The deputy governor said the Bank will radically update the models it uses, admitting that it had “slipped behind frontier” systems used by other institutions.
She said: “We will develop and draw on a wider range of models that capture the different uncertainties that we want to explore.”
Lombardelli added: “So, we are investing in our modelling toolkit: reviewing, updating and expanding our existing suite of models. This is a multi-year project and we are still designing our modelling strategy.”
The policymaker also said that “clear communication is a key part of ensuring trust in what we do,” and admitted “that there are better ways to convey uncertainty” than the fan charts which have accompanied MPC minutes.

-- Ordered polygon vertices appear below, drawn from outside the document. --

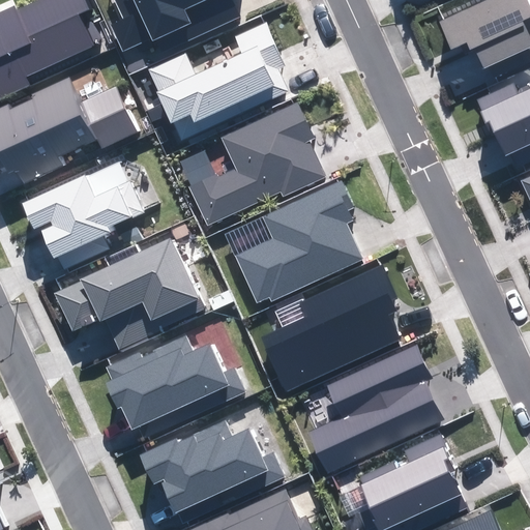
[(25,80),(98,47),(84,15),(91,11),(85,0),(42,0),(19,11),(16,6),(0,13),(0,97),(27,85),(25,80)]
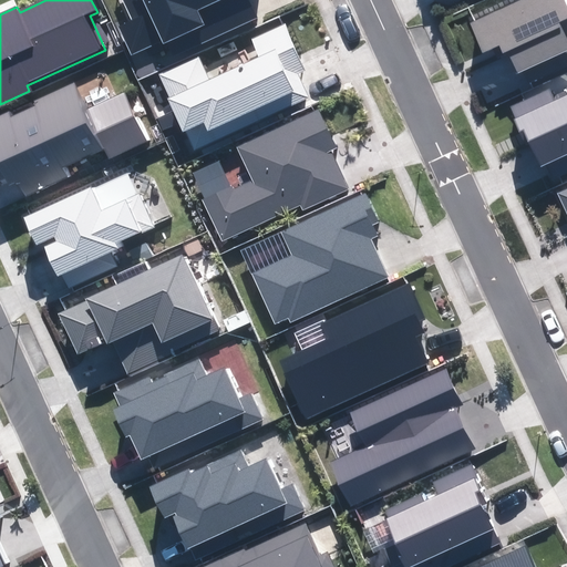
[(143,0),(164,44),(204,26),(197,10),(218,0),(143,0)]
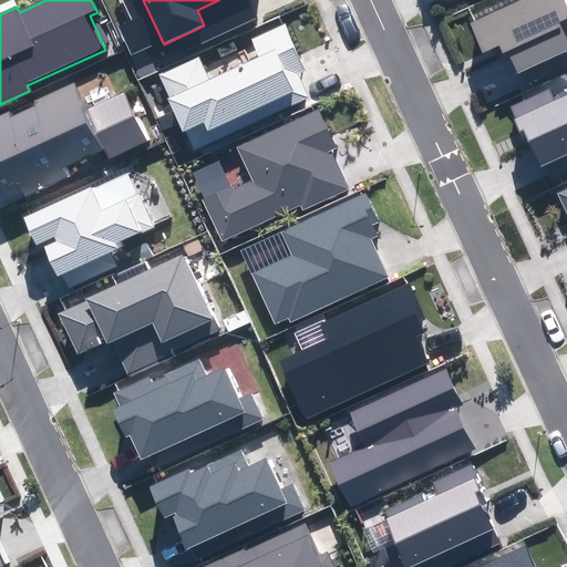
[(526,70),(532,82),(566,65),(566,0),(524,0),(470,24),(482,54),(500,47),(503,53),(507,51),(518,74),(526,70)]
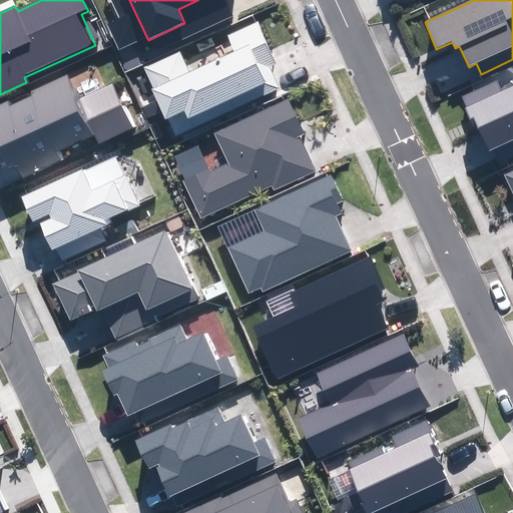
[(144,67),(176,137),(280,89),(270,67),(278,63),(258,22),(227,36),(234,51),(189,72),(179,50),(144,67)]
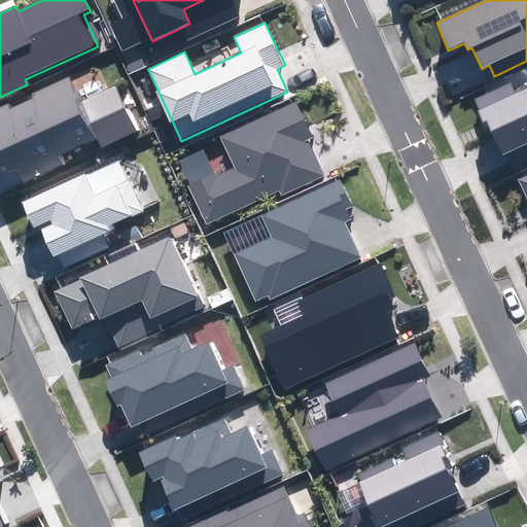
[(15,168),(23,183),(62,165),(59,155),(96,139),(100,147),(136,131),(115,86),(80,102),(69,76),(32,93),(35,98),(10,109),(8,103),(0,106),(0,151),(9,171),(15,168)]
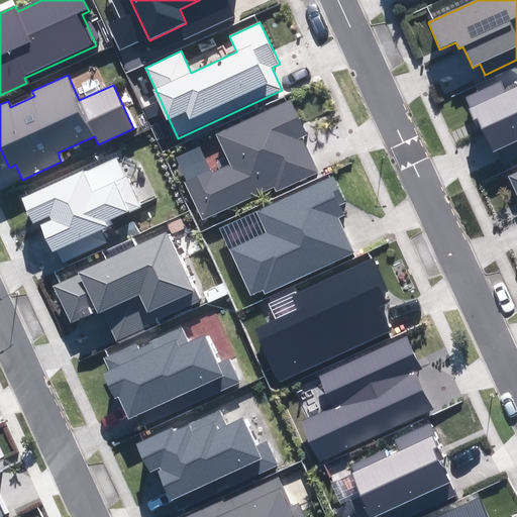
[(497,150),(503,163),(516,156),(516,79),(505,85),(503,79),(462,97),(479,132),(483,130),(493,152),(497,150)]
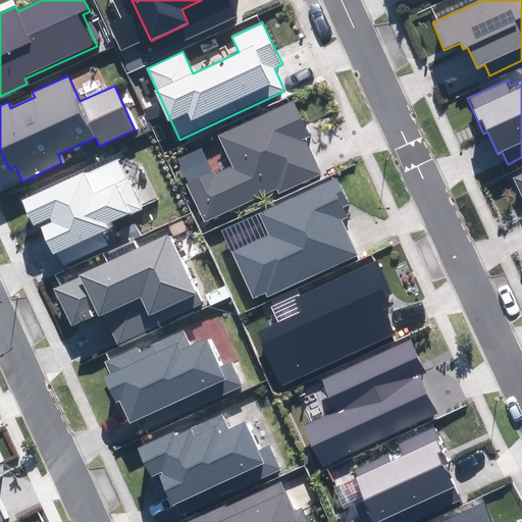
[(188,186),(204,221),(276,188),(278,194),(321,174),(305,139),(310,136),(294,100),(217,136),(231,165),(188,186)]
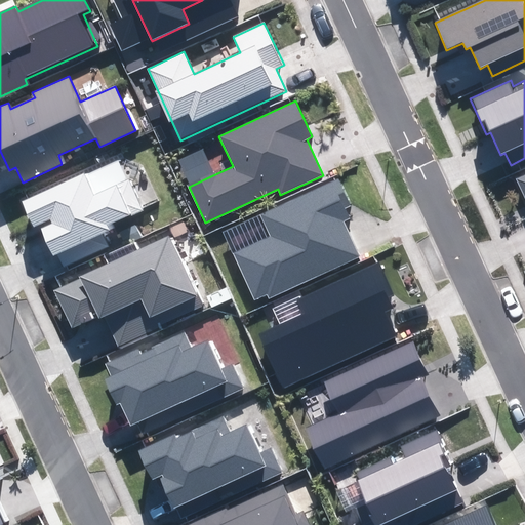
[(57,254),(64,267),(109,247),(103,234),(115,229),(113,224),(143,210),(120,159),(22,201),(33,227),(50,219),(51,223),(40,228),(52,256),(57,254)]
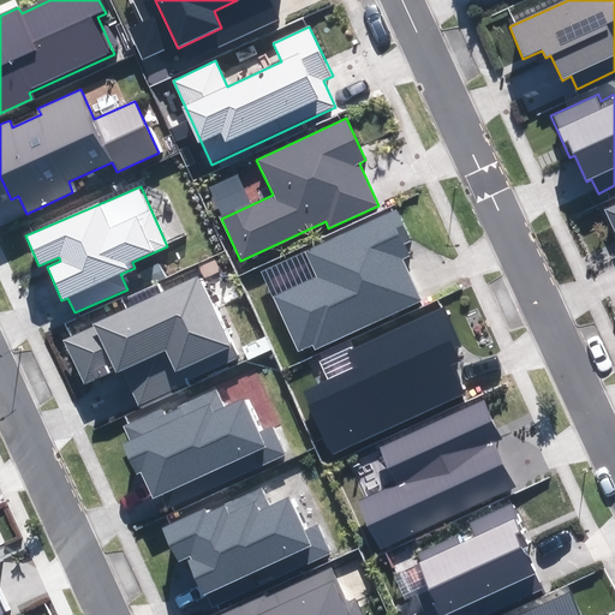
[(273,297),(298,352),(311,345),(315,351),(422,300),(402,260),(410,256),(405,245),(411,242),(395,209),(304,251),(316,276),(273,297)]
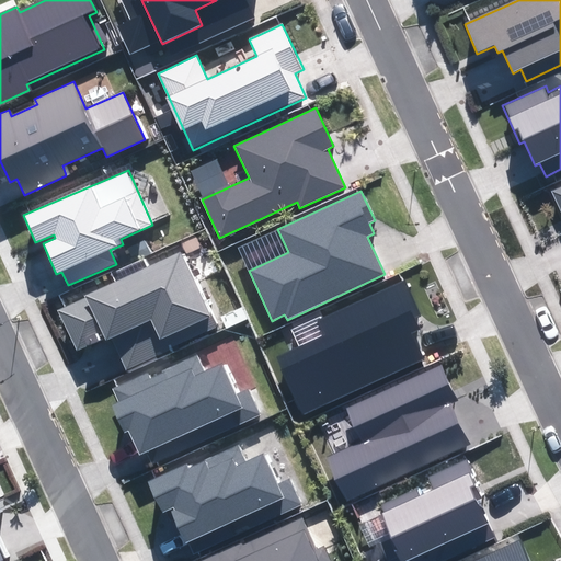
[(111,336),(126,370),(168,352),(165,348),(216,325),(183,252),(57,309),(77,353),(111,336)]
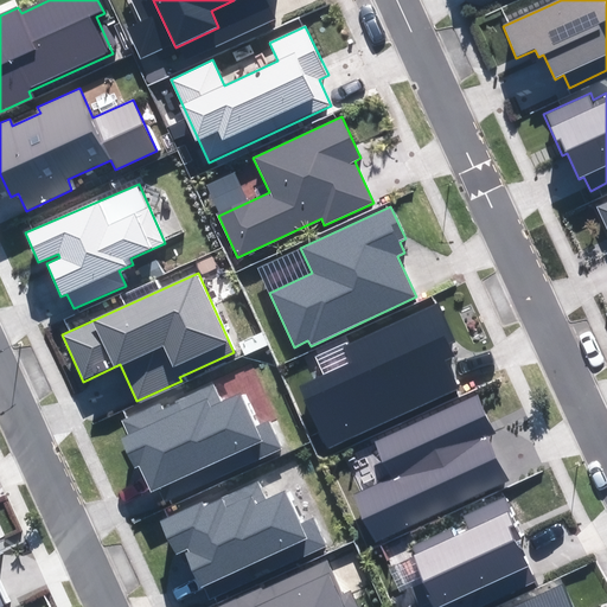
[(301,388),(328,449),(459,390),(446,362),(454,358),(448,344),(455,342),(438,304),(343,346),(351,365),(301,388)]
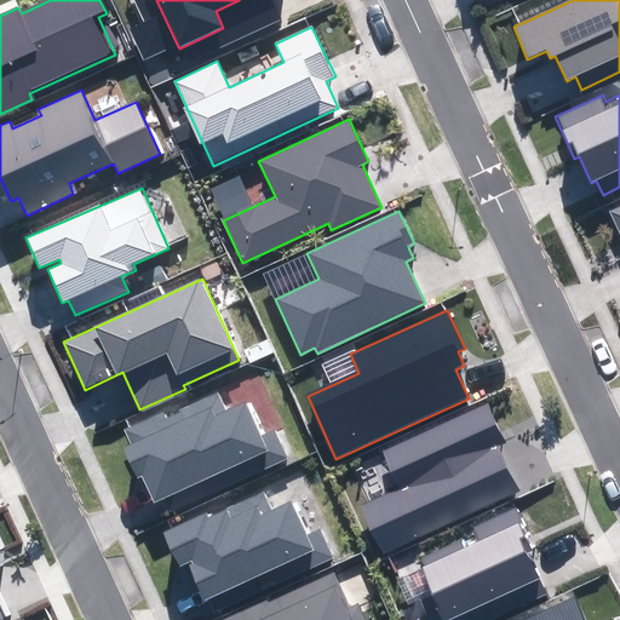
[(142,476),(155,504),(161,500),(167,512),(287,459),(275,431),(262,437),(246,402),(225,412),(217,392),(178,409),(181,413),(166,420),(162,413),(124,430),(130,443),(122,447),(137,478),(142,476)]
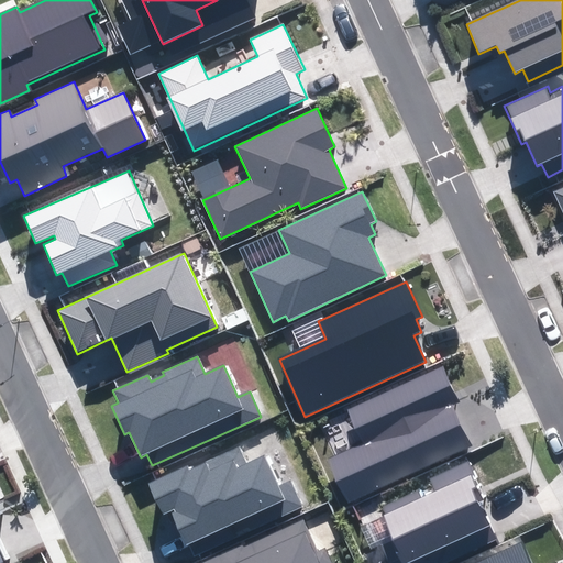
[(345,410),(361,444),(329,459),(350,503),(471,445),(452,405),(459,401),(442,365),(345,410)]
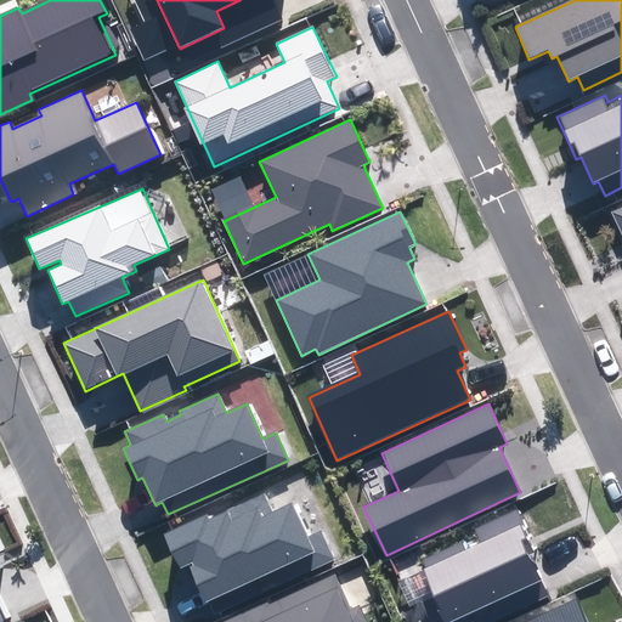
[(188,567),(205,604),(208,603),(214,615),(334,560),(321,531),(307,537),(292,504),(272,513),(263,492),(225,509),(227,513),(210,520),(208,514),(163,533),(179,567),(192,561),(193,565),(188,567)]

She added: “Scenarios will help us here, they will enable us to provide narratives about how the economy may differ from the baseline projection, why, and what that would mean.”
But the deputy governor pointed out: “Substantive changes to our external communications will take time.”
She said: “We are taking a root-and-branch approach. One imperative is that staff and policymakers can quickly access the right data and understand their lineage and quality, and to this end, we are upgrading our metadata and data management models.
“This is painstaking work – we have around three million data series to migrate – but essential to lay the foundations for the analytical technology that sits on top of it.”
Bernanke report in April set out a total of 12 recommendations for the Bank, which the Bank accepted.
Lombardelli said the Bank would host a conference next summer “to explore some of the interconnected issues around scenarios, modelling and communication” for “experts, academics, watchers, market participants”.